If you’re not a STIS user or spectroscopist, don’t worry: you don’t need to know anything about these to do the tutorial.

2-d longslit image Final 1-d spectrum
../_images/3c120.png ../_images/3c120_spec.gif

Setup

We assume that you have already installed Python, IPython, and AstroPy. If this is not the case, talk to the person(s) running your workshop.

Next, open up a terminal and cd to a directory where we can put some temporary files. Now start up IPython, the enhanced Python user interface (“shell”), by running the following command in your terminal:

ipython --matplotlib

Next we’re going to download some data files that this tutorial needs. Python comes with enough built-in features that we can actually to this from within IPython. Type the following lines in your IPython shell, making sure to type in everything exactly as shown and hitting Enter after each line:

from astropy.extern.six.moves.urllib import request
import tarfile
url = 'http://python4astronomers.github.io/_downloads/core_examples.tar'
tarfile.open(fileobj=request.urlopen(url), mode='r|').extractall()
%ls py4ast/core

The first four commands should not print anything. The last command is like an ls in a regular terminal and should show that you have a file named 3c120_stis.fits.gz. If anything surprising happens here, immediately flag down an instructor and ask them to check your setup.

(There’s nothing stopping you from using copy/paste to get these commands into your IPython window, but we recommand that you type them manually to start developing your “finger memory” for typing Python.)

Warming up your IPython session

Because Python is a general-purpose language, we need to explicitly load in the modules that are useful for astronomy. We’ll start with two.

  • NumPy is at the core of nearly every scientific Python application or module. It lets you create variables that represent multi-dimensional arrays and do fast, vectorized math on them. This will be familiar to users of IDL or Matlab.
  • Matplotlib is the most popular module for making plots in Python. Its design is modeled off of Matlab’s plotting commands.

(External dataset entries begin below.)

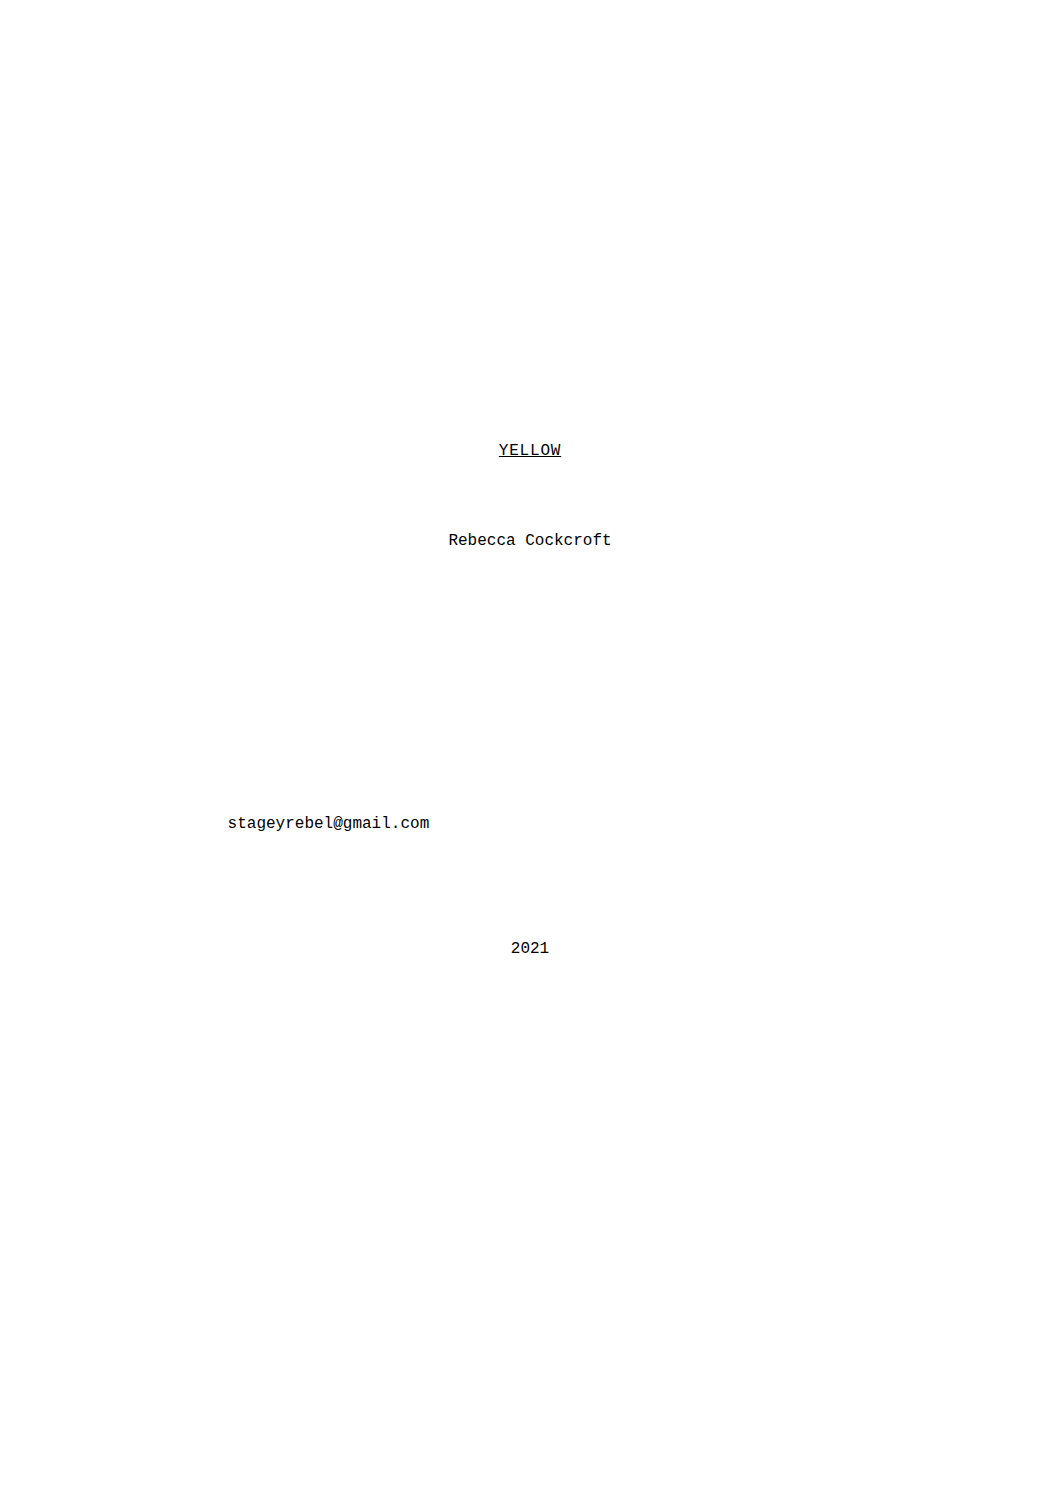YELLOW
Rebecca Cockcroft
stageyrebel@gmail.com
2021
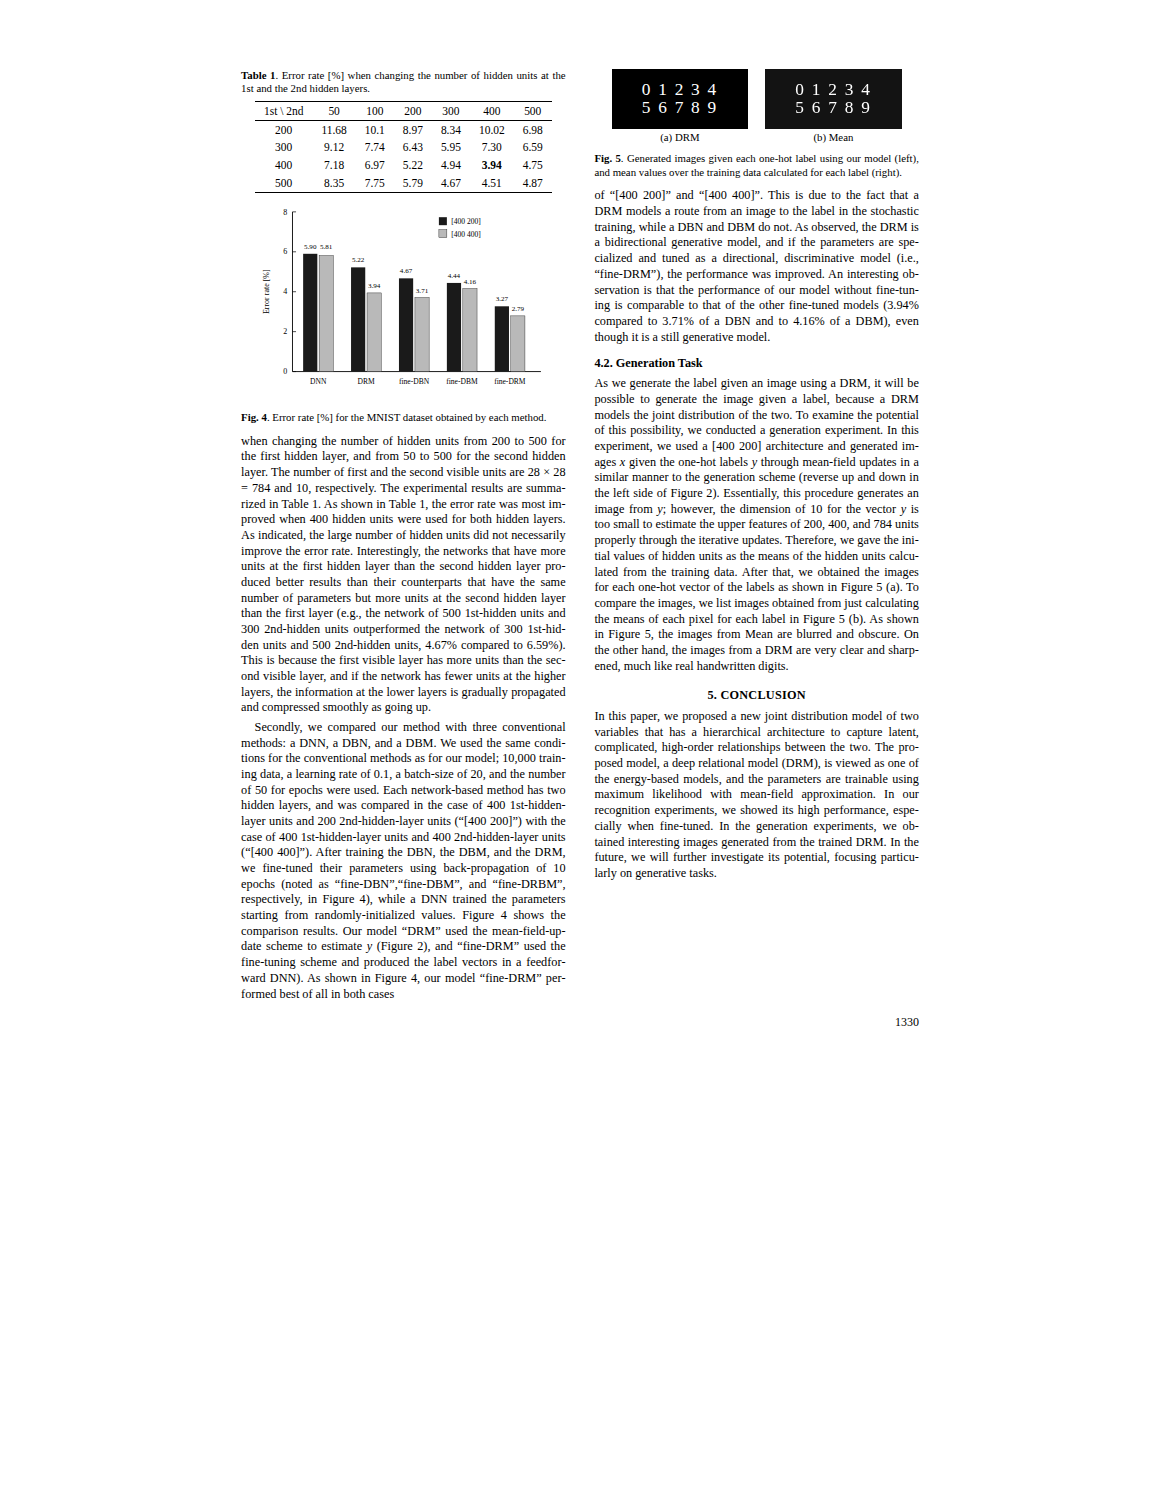Table 1. Error rate [%] when changing the number of hidden units at the 1st and the 2nd hidden layers.
| 1st \ 2nd | 50 | 100 | 200 | 300 | 400 | 500 |
| --- | --- | --- | --- | --- | --- | --- |
| 200 | 11.68 | 10.1 | 8.97 | 8.34 | 10.02 | 6.98 |
| 300 | 9.12 | 7.74 | 6.43 | 5.95 | 7.30 | 6.59 |
| 400 | 7.18 | 6.97 | 5.22 | 4.94 | 3.94 | 4.75 |
| 500 | 8.35 | 7.75 | 5.79 | 4.67 | 4.51 | 4.87 |
0 2 4 6 8 Error rate [%] [400 200] [400 400] 5.90 5.81 5.22 3.94 4.67 3.71 4.44 4.16 3.27 2.79 DNN DRM fine-DBN fine-DBM fine-DRM
Fig. 4. Error rate [%] for the MNIST dataset obtained by each method.
when changing the number of hidden units from 200 to 500 for the first hidden layer, and from 50 to 500 for the second hidden layer. The number of first and the second visible units are 28 × 28 = 784 and 10, respectively. The experimental results are summarized in Table 1. As shown in Table 1, the error rate was most improved when 400 hidden units were used for both hidden layers. As indicated, the large number of hidden units did not necessarily improve the error rate. Interestingly, the networks that have more units at the first hidden layer than the second hidden layer produced better results than their counterparts that have the same number of parameters but more units at the second hidden layer than the first layer (e.g., the network of 500 1st-hidden units and 300 2nd-hidden units outperformed the network of 300 1st-hidden units and 500 2nd-hidden units, 4.67% compared to 6.59%). This is because the first visible layer has more units than the second visible layer, and if the network has fewer units at the higher layers, the information at the lower layers is gradually propagated and compressed smoothly as going up.
Secondly, we compared our method with three conventional methods: a DNN, a DBN, and a DBM. We used the same conditions for the conventional methods as for our model; 10,000 training data, a learning rate of 0.1, a batch-size of 20, and the number of 50 for epochs were used. Each network-based method has two hidden layers, and was compared in the case of 400 1st-hidden-layer units and 200 2nd-hidden-layer units (“[400 200]”) with the case of 400 1st-hidden-layer units and 400 2nd-hidden-layer units (“[400 400]”). After training the DBN, the DBM, and the DRM, we fine-tuned their parameters using back-propagation of 10 epochs (noted as “fine-DBN”,“fine-DBM”, and “fine-DRBM”, respectively, in Figure 4), while a DNN trained the parameters starting from randomly-initialized values. Figure 4 shows the comparison results. Our model “DRM” used the mean-field-update scheme to estimate y (Figure 2), and “fine-DRM” used the fine-tuning scheme and produced the label vectors in a feedforward DNN). As shown in Figure 4, our model “fine-DRM” performed best of all in both cases
0 1 2 3 4
5 6 7 8 9
0 1 2 3 4
5 6 7 8 9
(a) DRM
(b) Mean
Fig. 5. Generated images given each one-hot label using our model (left), and mean values over the training data calculated for each label (right).
of “[400 200]” and “[400 400]”. This is due to the fact that a DRM models a route from an image to the label in the stochastic training, while a DBN and DBM do not. As observed, the DRM is a bidirectional generative model, and if the parameters are specialized and tuned as a directional, discriminative model (i.e., “fine-DRM”), the performance was improved. An interesting observation is that the performance of our model without fine-tuning is comparable to that of the other fine-tuned models (3.94% compared to 3.71% of a DBN and to 4.16% of a DBM), even though it is a still generative model.
4.2. Generation Task
As we generate the label given an image using a DRM, it will be possible to generate the image given a label, because a DRM models the joint distribution of the two. To examine the potential of this possibility, we conducted a generation experiment. In this experiment, we used a [400 200] architecture and generated images x given the one-hot labels y through mean-field updates in a similar manner to the generation scheme (reverse up and down in the left side of Figure 2). Essentially, this procedure generates an image from y; however, the dimension of 10 for the vector y is too small to estimate the upper features of 200, 400, and 784 units properly through the iterative updates. Therefore, we gave the initial values of hidden units as the means of the hidden units calculated from the training data. After that, we obtained the images for each one-hot vector of the labels as shown in Figure 5 (a). To compare the images, we list images obtained from just calculating the means of each pixel for each label in Figure 5 (b). As shown in Figure 5, the images from Mean are blurred and obscure. On the other hand, the images from a DRM are very clear and sharpened, much like real handwritten digits.
5. CONCLUSION
In this paper, we proposed a new joint distribution model of two variables that has a hierarchical architecture to capture latent, complicated, high-order relationships between the two. The proposed model, a deep relational model (DRM), is viewed as one of the energy-based models, and the parameters are trainable using maximum likelihood with mean-field approximation. In our recognition experiments, we showed its high performance, especially when fine-tuned. In the generation experiments, we obtained interesting images generated from the trained DRM. In the future, we will further investigate its potential, focusing particularly on generative tasks.
1330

We load these up by typing:

import numpy as np
import matplotlib.pyplot as plt

As above, type these command exactly as written and hit Enter at the end of each line. Throughout the rest of this tutorial, when you see Python code displayed as above, do the same unless instructed otherwise.

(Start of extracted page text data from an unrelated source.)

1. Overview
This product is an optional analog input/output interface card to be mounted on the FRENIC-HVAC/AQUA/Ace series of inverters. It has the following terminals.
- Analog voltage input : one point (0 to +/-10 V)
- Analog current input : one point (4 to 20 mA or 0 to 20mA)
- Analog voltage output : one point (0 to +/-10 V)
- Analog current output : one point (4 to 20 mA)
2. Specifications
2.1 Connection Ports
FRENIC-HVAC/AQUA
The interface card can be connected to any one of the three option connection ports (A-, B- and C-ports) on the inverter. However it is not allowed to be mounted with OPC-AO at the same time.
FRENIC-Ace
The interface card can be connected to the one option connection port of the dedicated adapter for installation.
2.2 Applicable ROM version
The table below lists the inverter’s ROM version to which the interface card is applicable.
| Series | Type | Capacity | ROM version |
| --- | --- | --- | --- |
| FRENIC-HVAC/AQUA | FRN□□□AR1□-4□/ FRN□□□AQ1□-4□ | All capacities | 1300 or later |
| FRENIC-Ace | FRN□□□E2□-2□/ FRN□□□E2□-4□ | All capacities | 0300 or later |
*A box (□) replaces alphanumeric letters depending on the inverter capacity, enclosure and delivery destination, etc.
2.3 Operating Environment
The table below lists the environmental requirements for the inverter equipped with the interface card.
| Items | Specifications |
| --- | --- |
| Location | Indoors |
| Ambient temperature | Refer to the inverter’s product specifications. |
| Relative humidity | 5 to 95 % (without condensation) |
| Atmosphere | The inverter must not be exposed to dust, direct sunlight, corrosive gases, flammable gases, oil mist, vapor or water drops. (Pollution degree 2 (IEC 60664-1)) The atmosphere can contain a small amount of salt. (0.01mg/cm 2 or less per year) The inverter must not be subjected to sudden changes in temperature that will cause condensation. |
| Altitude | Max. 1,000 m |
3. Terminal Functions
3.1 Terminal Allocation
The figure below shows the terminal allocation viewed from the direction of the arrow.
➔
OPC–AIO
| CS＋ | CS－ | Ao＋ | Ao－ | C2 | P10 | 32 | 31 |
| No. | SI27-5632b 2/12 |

If you need to exit and restart IPython, you will need to rerun these import commands before you can do anything. (It forgets everything you did when you exit it.) You do not need to rerun the tarfile commands in the previous section, since those are only needed to download a couple of files that will stick around on your hard drive.

NumPy has a good and systematic basic tutorial available. We recommend that you read this tutorial to fill in the gaps left by this workshop, but on its own it’s a bit dry for the impatient astronomer.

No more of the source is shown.